= EXERCISE GOAL =
Quote every line below exactly and skip any picture.

---------- PROVIDED MATERIAL

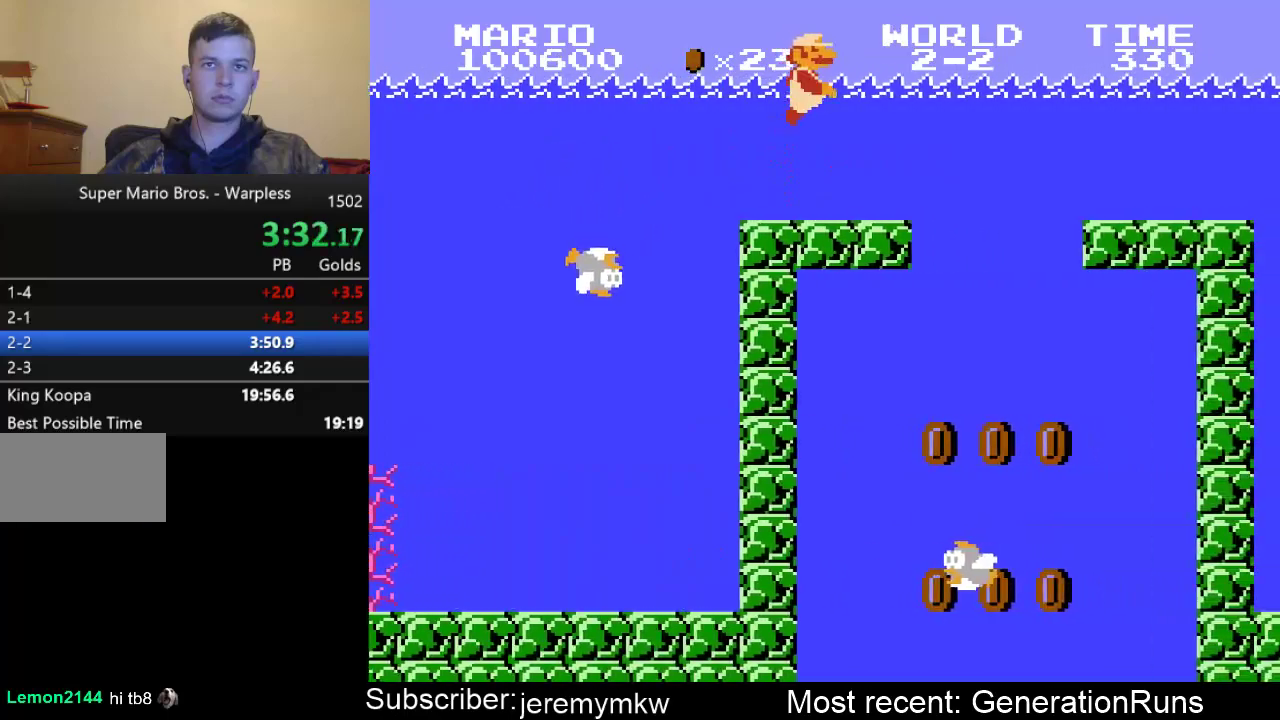
{"buttons": ["DPAD_RIGHT"], "events": [[117, "A", "down"], [250, "A", "up"], [400, "A", "down"], [500, "A", "up"]]}
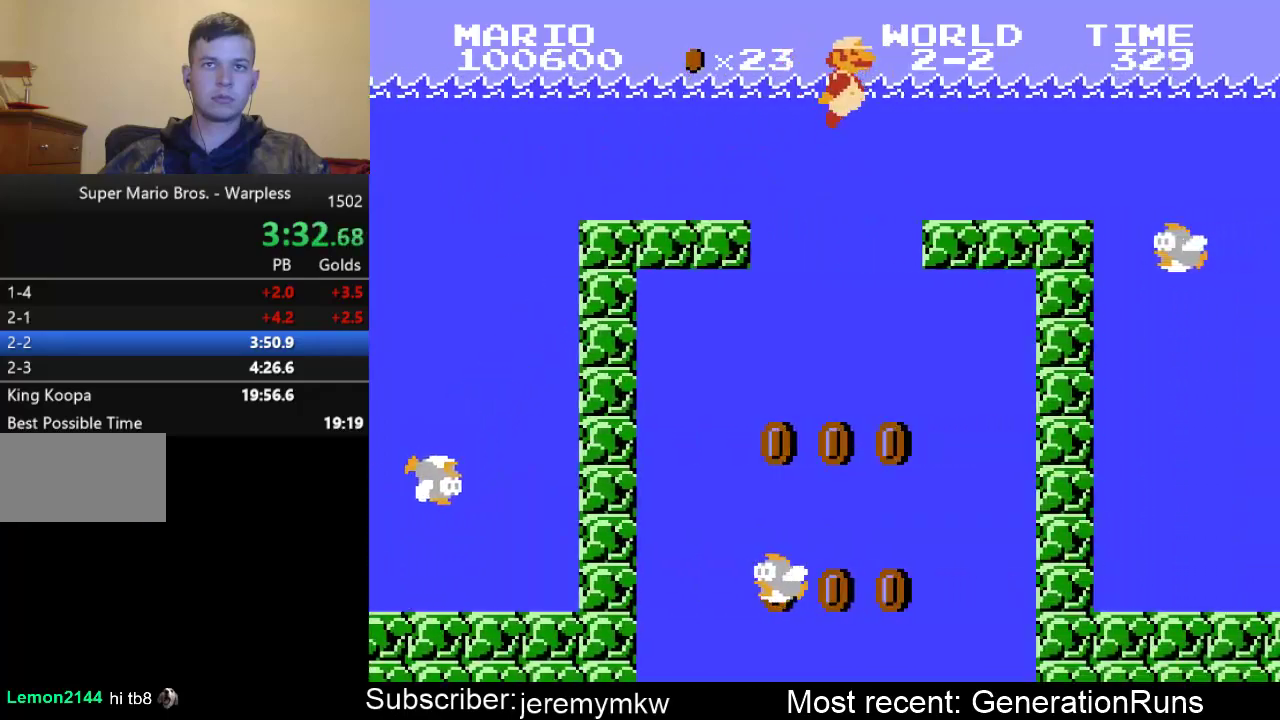
{"buttons": ["DPAD_RIGHT"], "events": [[233, "A", "down"], [367, "A", "up"]]}
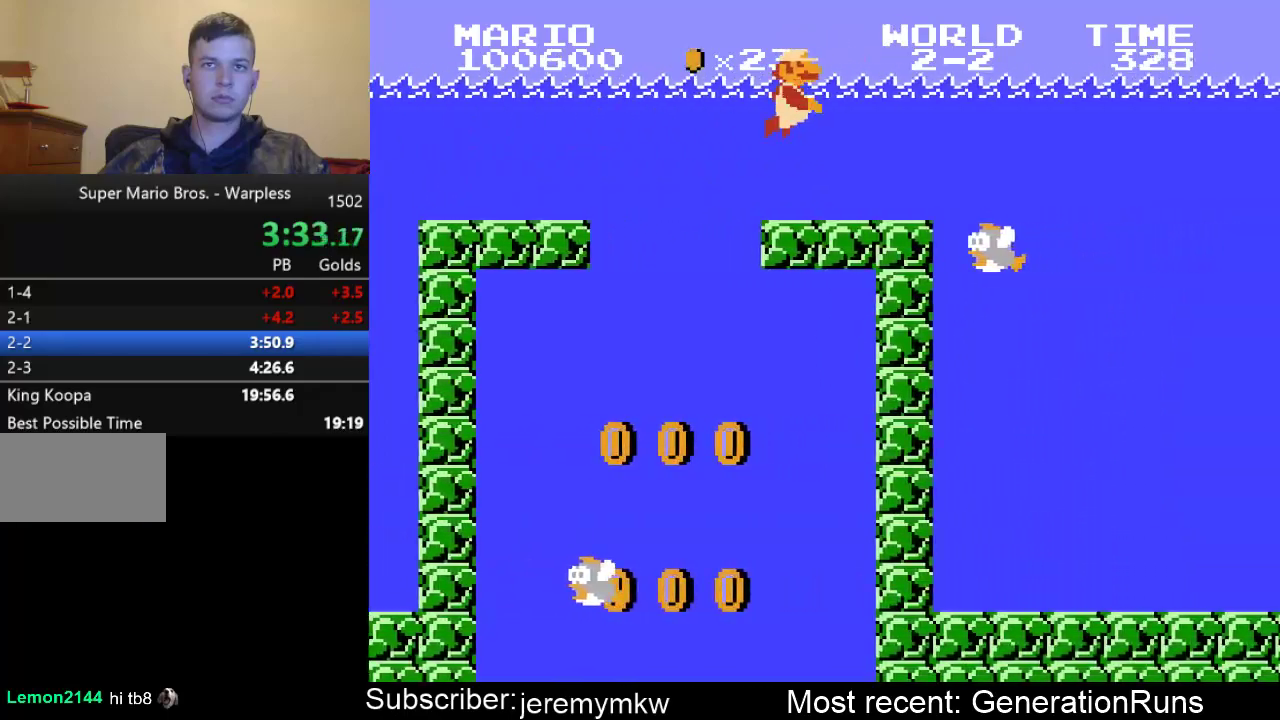
{"buttons": ["A", "DPAD_RIGHT"], "events": [[67, "A", "down"], [200, "A", "up"], [433, "A", "down"]]}
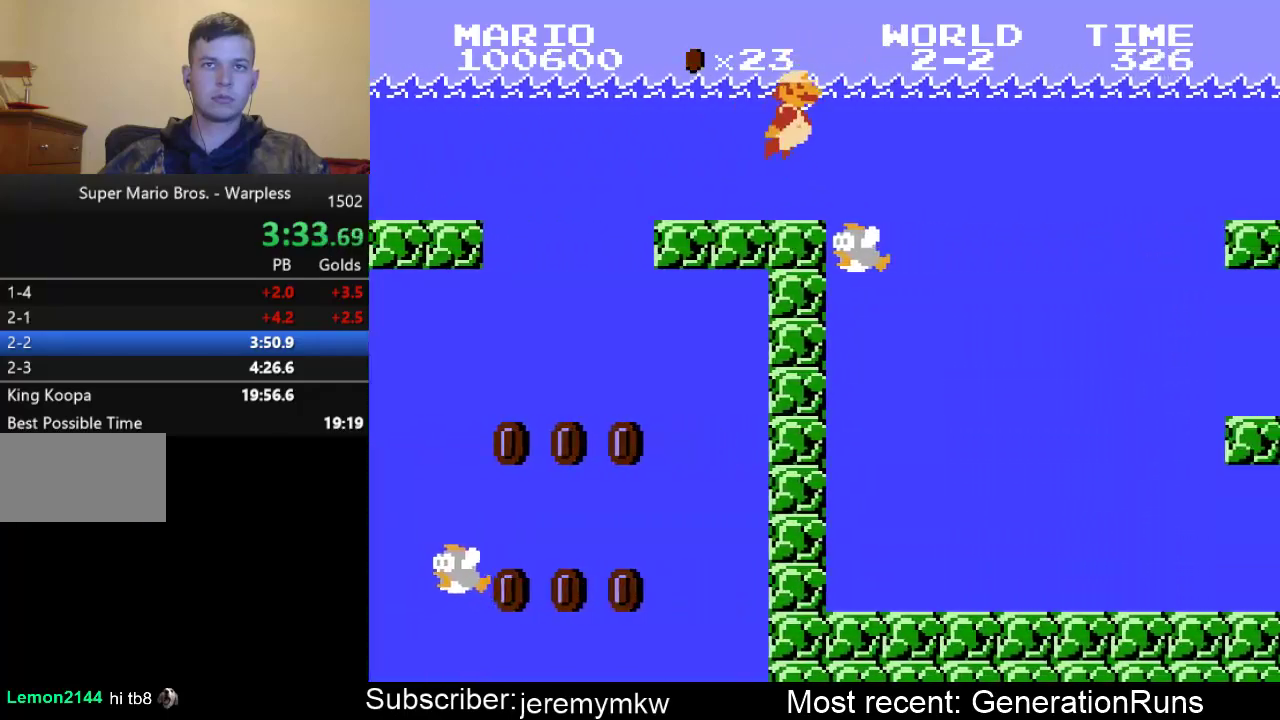
{"buttons": ["DPAD_RIGHT"], "events": [[33, "A", "up"]]}
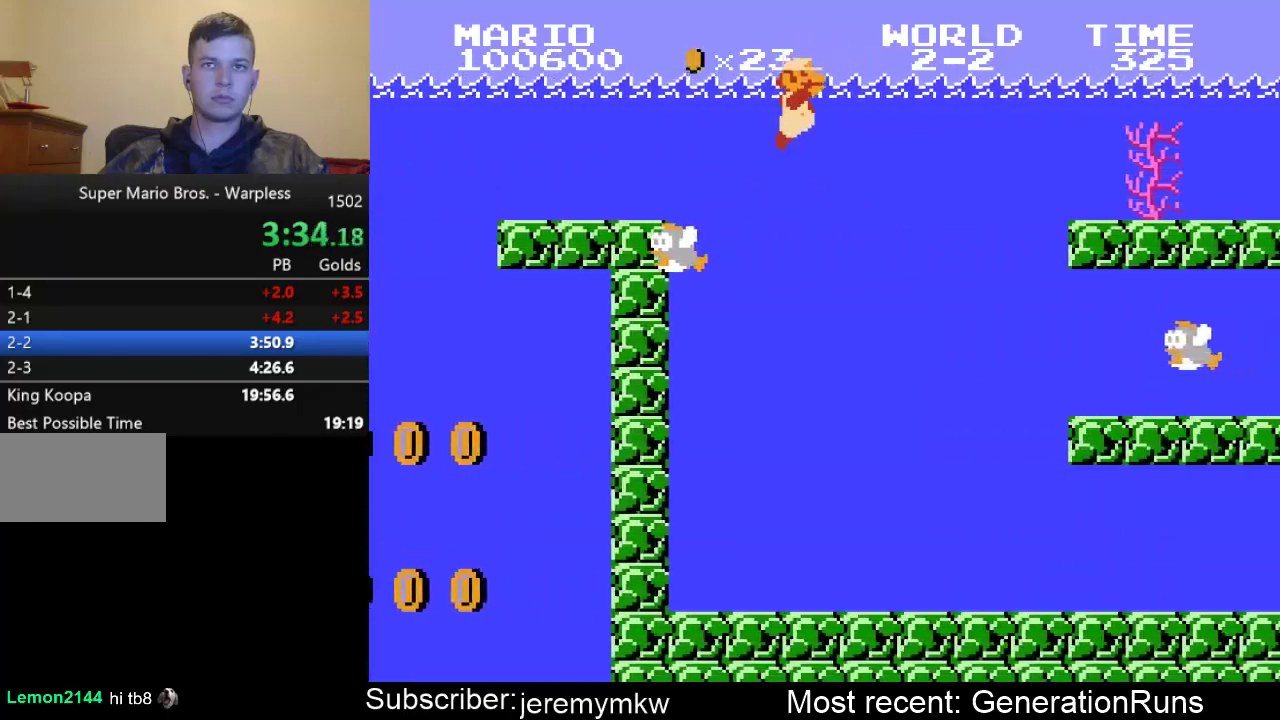
{"buttons": ["DPAD_RIGHT"], "events": [[50, "A", "down"], [150, "A", "up"]]}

--------------------

= OUTPUT OF THE TASK =
{"buttons": ["DPAD_RIGHT"], "events": [[117, "A", "down"], [250, "A", "up"], [400, "A", "down"], [500, "A", "up"]]}
{"buttons": ["DPAD_RIGHT"], "events": [[233, "A", "down"], [367, "A", "up"]]}
{"buttons": ["A", "DPAD_RIGHT"], "events": [[67, "A", "down"], [200, "A", "up"], [433, "A", "down"]]}
{"buttons": ["DPAD_RIGHT"], "events": [[33, "A", "up"]]}
{"buttons": ["DPAD_RIGHT"], "events": [[50, "A", "down"], [150, "A", "up"]]}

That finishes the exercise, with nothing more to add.